Leaders like Trump and López Obrador can be "contradictory," Trujillo said.
"On the surface, it seems that [López Obrador] is not the most open to free trade and is much more protectionist than other Mexican presidents ... and he's done policies that have proven that," she said, citing restrictions on foreign investments in renewable energy as an example.
"On the other hand, I think that [he] is very much aware of the need for Mexico to be part of a North American economic powerhouse. You have supply chains that are very much integrated in the region. You can't just undo those," she added, citing Mexico's potential role in manufacturing more semi-conductors on this side of the Pacific.
"The mere fact that he hosted this summit shows an openness to having these conversations," Trujillo said, calling this trilateral summit "refreshing" after a period when bilateral U.S.–Mexico issues seemed to dominate.

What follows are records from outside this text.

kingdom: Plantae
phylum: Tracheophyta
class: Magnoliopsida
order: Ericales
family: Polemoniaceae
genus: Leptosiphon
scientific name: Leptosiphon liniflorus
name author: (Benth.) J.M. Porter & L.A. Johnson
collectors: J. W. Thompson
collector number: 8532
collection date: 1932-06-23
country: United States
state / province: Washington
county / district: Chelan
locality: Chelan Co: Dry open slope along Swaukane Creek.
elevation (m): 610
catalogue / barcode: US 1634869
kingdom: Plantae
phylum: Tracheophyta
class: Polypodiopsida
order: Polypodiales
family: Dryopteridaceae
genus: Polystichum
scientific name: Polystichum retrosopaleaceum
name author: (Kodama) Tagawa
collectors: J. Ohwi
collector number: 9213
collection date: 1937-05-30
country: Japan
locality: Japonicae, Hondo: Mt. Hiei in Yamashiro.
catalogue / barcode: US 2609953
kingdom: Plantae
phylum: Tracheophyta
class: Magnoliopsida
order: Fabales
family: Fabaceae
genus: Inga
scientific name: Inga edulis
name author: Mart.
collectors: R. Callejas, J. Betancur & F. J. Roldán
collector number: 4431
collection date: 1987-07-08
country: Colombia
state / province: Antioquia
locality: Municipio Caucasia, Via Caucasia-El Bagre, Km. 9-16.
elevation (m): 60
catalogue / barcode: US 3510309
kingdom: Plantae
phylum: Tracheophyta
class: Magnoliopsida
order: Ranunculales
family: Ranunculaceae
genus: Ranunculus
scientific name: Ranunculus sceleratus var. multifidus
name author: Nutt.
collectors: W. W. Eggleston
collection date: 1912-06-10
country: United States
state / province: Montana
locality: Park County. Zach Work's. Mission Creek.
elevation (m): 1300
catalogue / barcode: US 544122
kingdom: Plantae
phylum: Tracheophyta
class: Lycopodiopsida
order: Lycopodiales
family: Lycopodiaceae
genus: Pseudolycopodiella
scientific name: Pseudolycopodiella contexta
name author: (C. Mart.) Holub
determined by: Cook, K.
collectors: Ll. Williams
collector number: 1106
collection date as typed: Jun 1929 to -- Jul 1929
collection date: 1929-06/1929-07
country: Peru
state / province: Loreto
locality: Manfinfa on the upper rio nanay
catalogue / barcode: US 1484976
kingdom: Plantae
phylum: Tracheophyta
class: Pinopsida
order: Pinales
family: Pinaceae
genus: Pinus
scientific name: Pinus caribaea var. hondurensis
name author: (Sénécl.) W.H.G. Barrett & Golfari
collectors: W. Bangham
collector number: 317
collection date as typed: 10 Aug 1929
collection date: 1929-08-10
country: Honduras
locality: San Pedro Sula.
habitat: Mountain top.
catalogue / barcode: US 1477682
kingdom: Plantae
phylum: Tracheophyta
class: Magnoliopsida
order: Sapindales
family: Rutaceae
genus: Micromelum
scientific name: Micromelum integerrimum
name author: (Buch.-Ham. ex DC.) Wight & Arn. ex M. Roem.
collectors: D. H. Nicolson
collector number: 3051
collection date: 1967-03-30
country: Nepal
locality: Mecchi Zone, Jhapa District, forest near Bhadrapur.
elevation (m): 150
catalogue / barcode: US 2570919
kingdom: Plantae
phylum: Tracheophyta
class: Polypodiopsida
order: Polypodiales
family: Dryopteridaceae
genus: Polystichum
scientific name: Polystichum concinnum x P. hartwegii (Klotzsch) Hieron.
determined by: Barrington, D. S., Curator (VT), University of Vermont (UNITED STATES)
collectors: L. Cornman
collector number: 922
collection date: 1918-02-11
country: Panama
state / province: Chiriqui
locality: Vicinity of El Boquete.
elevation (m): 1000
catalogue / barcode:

The pandemic already has shifted the focus away from multilateralism, she said. "These things are like pendulums — we've moved away from globalization and we went to nationalism, and now we're inching back toward regionalism. And some of these issues around environment and energy are better dealt with regionally, at least initially."
Canadian Liberals have shown ideological flexibility in trade policy as well — Trudeau included.
When European social democrats threatened not to ratify the Comprehensive Economic and Trade Agreement (CETA), Liberals emphasized Canada's progressive values to win them over. Ottawa kept emphasizing "progressive" trade policy with Pacific Rim partners — and even insisted on that word being inserted into the name of the Trans-Pacific Partnership after the U.S. pulled out in 2017.
Faced with the populism of first Trump and now López Obrador, Canada has rallied advocates in the business community to articulate the stakes in billion-dollar terms and point out how trade agreements can help middle-class workers and protect jobs in the face of other global competitors.
"Trade, by being mutually beneficial, gives each party a stake in the well-being of the other," Trudeau told his university audience Wednesday, quoting former Mexican president Ernesto Zedillo — a leader with a more right-wing, globalist bent than the current office holder.
Mexican presidents only serve one six-year term. The future of the White House after 2024 is equally uncertain.
Canada can't control who moves into its neighbourhood next, but this summit delivered the common ground Trudeau needs.